TASK REQUIREMENTS -
Pictures don't belong in the copy; print all the records exactly.

::: SUPPLIED DATA :::

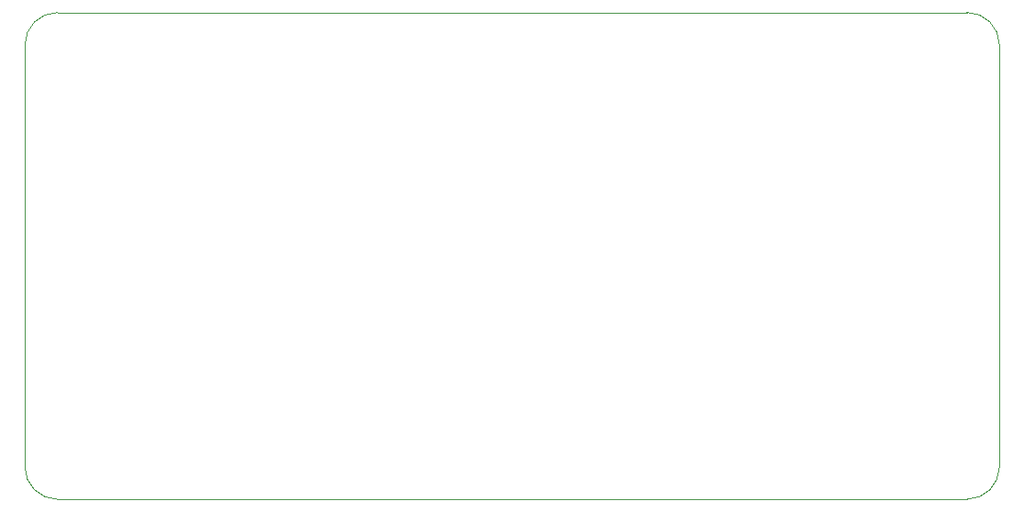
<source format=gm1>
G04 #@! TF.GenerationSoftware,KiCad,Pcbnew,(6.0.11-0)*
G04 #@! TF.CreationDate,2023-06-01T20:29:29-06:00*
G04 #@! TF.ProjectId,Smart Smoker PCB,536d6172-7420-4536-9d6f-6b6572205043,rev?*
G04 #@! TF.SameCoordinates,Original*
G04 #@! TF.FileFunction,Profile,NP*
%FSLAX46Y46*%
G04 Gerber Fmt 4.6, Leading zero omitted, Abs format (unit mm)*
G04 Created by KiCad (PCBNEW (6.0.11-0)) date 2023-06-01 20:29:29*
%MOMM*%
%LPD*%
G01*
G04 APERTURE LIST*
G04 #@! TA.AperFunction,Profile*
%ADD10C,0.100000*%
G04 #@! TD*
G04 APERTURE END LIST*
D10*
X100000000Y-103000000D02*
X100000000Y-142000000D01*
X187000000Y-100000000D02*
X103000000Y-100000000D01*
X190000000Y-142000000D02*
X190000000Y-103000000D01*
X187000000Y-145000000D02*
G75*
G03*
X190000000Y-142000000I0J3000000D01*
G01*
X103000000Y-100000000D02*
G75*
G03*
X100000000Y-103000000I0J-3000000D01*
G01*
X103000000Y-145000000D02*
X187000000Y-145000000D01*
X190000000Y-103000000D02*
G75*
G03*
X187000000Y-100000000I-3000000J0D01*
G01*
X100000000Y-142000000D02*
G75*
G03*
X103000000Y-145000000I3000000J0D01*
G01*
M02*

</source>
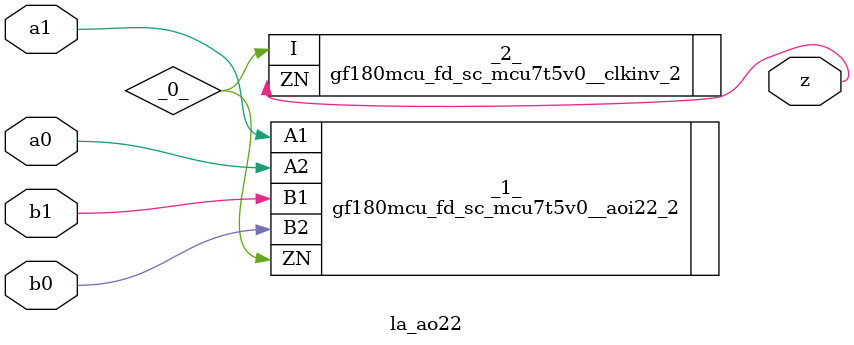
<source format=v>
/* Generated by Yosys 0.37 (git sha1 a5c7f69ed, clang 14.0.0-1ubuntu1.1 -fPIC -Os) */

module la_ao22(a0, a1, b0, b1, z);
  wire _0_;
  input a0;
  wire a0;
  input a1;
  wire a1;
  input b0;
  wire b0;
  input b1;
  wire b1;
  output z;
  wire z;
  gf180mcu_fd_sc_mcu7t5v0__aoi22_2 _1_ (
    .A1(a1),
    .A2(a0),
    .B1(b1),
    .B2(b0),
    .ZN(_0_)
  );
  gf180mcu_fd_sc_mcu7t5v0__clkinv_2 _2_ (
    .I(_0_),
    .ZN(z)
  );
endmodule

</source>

:::

TASK RESPONSE -
<source format=gm1>
G04 #@! TF.GenerationSoftware,KiCad,Pcbnew,(6.0.11-0)*
G04 #@! TF.CreationDate,2023-06-01T20:29:29-06:00*
G04 #@! TF.ProjectId,Smart Smoker PCB,536d6172-7420-4536-9d6f-6b6572205043,rev?*
G04 #@! TF.SameCoordinates,Original*
G04 #@! TF.FileFunction,Profile,NP*
%FSLAX46Y46*%
G04 Gerber Fmt 4.6, Leading zero omitted, Abs format (unit mm)*
G04 Created by KiCad (PCBNEW (6.0.11-0)) date 2023-06-01 20:29:29*
%MOMM*%
%LPD*%
G01*
G04 APERTURE LIST*
G04 #@! TA.AperFunction,Profile*
%ADD10C,0.100000*%
G04 #@! TD*
G04 APERTURE END LIST*
D10*
X100000000Y-103000000D02*
X100000000Y-142000000D01*
X187000000Y-100000000D02*
X103000000Y-100000000D01*
X190000000Y-142000000D02*
X190000000Y-103000000D01*
X187000000Y-145000000D02*
G75*
G03*
X190000000Y-142000000I0J3000000D01*
G01*
X103000000Y-100000000D02*
G75*
G03*
X100000000Y-103000000I0J-3000000D01*
G01*
X103000000Y-145000000D02*
X187000000Y-145000000D01*
X190000000Y-103000000D02*
G75*
G03*
X187000000Y-100000000I-3000000J0D01*
G01*
X100000000Y-142000000D02*
G75*
G03*
X103000000Y-145000000I3000000J0D01*
G01*
M02*

</source>
<source format=v>
/* Generated by Yosys 0.37 (git sha1 a5c7f69ed, clang 14.0.0-1ubuntu1.1 -fPIC -Os) */

module la_ao22(a0, a1, b0, b1, z);
  wire _0_;
  input a0;
  wire a0;
  input a1;
  wire a1;
  input b0;
  wire b0;
  input b1;
  wire b1;
  output z;
  wire z;
  gf180mcu_fd_sc_mcu7t5v0__aoi22_2 _1_ (
    .A1(a1),
    .A2(a0),
    .B1(b1),
    .B2(b0),
    .ZN(_0_)
  );
  gf180mcu_fd_sc_mcu7t5v0__clkinv_2 _2_ (
    .I(_0_),
    .ZN(z)
  );
endmodule

</source>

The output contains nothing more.